Zdarza się, że po alkoholu człowiek zupełnie traci głowę i orientację. Bywa to szczególnie niebezpieczne, kiedy nikt go po piciu nie pilnuje i gdy nieświadom swego stanu imprezowicz znajduje się w obcym sobie miejscu. Na przykład w górach, dajmy na to w Dolinie Aosty we włoskich Alpach.
Tam własnie zorganizowano ostatnio akcję poszukiwawczą. Zastępy policji i ratowników z psami, w środku nocy, próbowały namierzyć estońskiego turystę. Mężczyzna o imieniu Paweł zniknął po suto zakrapianej imprezie.
Gdy wypił już dostatecznie dużo (by nie wiedzieć gdzie jest i co robi), Paweł postanowił wrócić z baru do hotelu Breuil-Cervinia, gdzie był zakwaterowany. Tyle tylko, że po drodze pomylił ścieżki i zamiast do łóżka, wspinał się na jeden ze szczytów. Nie wiadomo dokładnie jak wyglądała jego trasa, wiadomo jednak, że turysta miał wiele szczęścia.
Nie zauważył, że ścieżka pnie się coraz bardziej ku górze i jest coraz mocniej ośnieżona. Zręcznie ominął (jak? - nie wiadomo) niebezpieczne miejsca (w tym fragment drogi, gdzie jeden błędny krok przypłacić mógł życiem zakopany w śniegu) i dotarł na wysokość 2400 metrów n.p.m. Tam na chwilę wyrwał się z letargu, spojrzał przed siebie i zobaczył mały domek. Nie zwrócił jednak uwagi na to, że w niczym nie przypomina on jego hotelu i ślepo poszedł w jego stronę.

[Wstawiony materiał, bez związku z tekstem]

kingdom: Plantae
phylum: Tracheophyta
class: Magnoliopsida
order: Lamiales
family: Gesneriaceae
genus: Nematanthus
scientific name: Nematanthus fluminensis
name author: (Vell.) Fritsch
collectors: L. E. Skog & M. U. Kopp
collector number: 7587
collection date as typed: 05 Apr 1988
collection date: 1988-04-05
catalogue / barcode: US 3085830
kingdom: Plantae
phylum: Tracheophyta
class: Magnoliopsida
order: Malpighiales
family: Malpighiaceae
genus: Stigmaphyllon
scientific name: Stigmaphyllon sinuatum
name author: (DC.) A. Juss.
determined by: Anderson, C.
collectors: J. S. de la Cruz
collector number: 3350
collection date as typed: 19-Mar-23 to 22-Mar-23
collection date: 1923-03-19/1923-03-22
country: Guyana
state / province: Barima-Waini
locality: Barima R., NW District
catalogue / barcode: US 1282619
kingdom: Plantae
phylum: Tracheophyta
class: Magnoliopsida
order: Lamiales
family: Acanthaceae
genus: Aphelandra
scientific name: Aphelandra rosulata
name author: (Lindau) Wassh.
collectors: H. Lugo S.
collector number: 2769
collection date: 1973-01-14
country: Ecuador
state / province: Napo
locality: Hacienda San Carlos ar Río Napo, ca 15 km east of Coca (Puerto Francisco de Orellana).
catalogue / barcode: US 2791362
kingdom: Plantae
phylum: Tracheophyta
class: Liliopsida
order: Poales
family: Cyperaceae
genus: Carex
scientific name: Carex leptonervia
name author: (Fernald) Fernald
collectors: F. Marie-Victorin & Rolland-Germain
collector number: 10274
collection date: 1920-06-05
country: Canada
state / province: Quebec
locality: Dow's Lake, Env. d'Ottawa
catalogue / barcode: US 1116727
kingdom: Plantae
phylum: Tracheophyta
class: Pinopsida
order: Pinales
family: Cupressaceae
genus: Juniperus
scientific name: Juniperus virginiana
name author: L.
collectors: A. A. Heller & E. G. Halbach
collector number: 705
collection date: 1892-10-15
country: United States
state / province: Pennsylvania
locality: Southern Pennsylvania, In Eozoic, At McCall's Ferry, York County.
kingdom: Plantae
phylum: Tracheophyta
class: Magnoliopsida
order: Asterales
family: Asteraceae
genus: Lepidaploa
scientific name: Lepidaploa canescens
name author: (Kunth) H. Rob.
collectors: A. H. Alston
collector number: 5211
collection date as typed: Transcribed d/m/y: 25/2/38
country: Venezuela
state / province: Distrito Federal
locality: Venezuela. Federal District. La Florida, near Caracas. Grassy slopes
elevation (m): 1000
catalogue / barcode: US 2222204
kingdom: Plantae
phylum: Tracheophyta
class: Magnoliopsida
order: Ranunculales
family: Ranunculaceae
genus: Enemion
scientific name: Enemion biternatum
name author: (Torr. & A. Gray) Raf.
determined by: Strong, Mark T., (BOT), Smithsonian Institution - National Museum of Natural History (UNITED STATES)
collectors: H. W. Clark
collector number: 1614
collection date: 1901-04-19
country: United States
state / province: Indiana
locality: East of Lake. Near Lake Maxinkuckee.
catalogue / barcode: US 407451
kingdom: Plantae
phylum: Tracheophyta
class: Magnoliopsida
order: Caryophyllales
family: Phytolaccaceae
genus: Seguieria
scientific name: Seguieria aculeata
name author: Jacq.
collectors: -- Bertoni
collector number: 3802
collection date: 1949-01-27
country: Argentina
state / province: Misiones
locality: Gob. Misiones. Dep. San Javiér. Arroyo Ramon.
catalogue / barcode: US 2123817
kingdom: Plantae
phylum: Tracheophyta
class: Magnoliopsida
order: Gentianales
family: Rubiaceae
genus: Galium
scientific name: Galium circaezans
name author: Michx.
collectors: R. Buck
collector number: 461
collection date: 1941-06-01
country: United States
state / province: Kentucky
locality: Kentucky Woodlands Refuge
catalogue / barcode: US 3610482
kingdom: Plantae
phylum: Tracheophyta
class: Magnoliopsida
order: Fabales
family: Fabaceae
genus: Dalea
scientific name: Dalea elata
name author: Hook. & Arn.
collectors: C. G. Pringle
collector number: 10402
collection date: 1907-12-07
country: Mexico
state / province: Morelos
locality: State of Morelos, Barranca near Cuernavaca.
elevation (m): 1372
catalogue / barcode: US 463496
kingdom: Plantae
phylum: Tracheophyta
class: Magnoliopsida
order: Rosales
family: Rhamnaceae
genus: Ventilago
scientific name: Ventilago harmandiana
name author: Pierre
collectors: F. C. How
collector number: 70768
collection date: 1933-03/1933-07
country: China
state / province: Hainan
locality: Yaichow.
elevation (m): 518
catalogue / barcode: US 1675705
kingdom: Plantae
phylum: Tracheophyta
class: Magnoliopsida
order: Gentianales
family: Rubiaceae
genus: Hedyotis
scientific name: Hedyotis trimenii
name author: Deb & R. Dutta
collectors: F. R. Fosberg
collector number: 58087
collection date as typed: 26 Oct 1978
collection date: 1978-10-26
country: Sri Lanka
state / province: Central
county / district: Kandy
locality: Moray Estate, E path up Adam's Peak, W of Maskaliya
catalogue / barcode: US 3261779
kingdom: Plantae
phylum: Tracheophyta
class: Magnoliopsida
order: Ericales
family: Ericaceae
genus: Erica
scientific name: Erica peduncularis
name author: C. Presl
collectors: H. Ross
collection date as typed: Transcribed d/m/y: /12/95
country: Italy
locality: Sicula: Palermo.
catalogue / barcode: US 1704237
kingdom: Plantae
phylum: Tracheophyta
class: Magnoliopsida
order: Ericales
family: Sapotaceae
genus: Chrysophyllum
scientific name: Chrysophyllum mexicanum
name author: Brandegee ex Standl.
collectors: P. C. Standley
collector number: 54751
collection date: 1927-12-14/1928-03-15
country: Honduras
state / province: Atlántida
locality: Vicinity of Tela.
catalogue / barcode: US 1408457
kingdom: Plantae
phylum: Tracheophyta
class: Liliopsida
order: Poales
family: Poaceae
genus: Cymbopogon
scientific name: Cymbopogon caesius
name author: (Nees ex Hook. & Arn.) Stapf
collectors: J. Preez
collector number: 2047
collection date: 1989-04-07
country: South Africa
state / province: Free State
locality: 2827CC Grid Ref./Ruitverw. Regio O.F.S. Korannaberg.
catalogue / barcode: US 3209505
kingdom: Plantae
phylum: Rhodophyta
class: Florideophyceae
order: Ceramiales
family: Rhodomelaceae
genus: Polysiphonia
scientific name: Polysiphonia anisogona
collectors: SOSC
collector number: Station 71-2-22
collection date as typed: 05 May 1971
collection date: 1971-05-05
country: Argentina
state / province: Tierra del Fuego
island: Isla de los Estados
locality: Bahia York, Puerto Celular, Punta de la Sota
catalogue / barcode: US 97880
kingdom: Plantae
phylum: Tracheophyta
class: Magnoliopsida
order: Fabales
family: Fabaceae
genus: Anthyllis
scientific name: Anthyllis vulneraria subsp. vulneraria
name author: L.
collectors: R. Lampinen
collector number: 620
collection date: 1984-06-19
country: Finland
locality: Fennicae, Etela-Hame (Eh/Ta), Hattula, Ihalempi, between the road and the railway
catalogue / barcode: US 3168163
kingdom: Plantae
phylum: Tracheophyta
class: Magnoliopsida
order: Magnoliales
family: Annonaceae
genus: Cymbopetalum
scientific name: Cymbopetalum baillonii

Około godziny 3. w nocy Paweł dotarł do restauracji ''Igloo'' i mimo że miał przy sobie jedynie klucz od pokoju hotelowego, jakoś dostał się do środka. Tam zmęczony w końcu mógł położyć się spać.
Pijanego turystę odnalazł personel baru. Pracownicy restauracji powiadomili odpowiednie służby o niechcianym gościu i Paweł wrócił do hotelu. Choć postawił na nogi miejscowych ratowników, nie dostanie żadnych zarzutów i nie poniesie kosztów zorganizowanej w nocy akcji ratunkowej - podaje La Stampa Aosta.
Drodzy Czytelnicy!
Wasz głos jest dla nas bardzo ważny. Dlatego chcemy pisać dla Was o rzeczach, które najbardziej Was interesują i są Wam najbliższe. Jeśli jest jakaś historia, którą chcecie nam opowiedzieć i się nią podzielić z innymi, jeśli jest jakaś sprawa, którą chcielibyście nagłośnić, jakiś problem, który chcecie rozwiązać - piszcie do nas na adres buzz_redakcja@gazeta.pl.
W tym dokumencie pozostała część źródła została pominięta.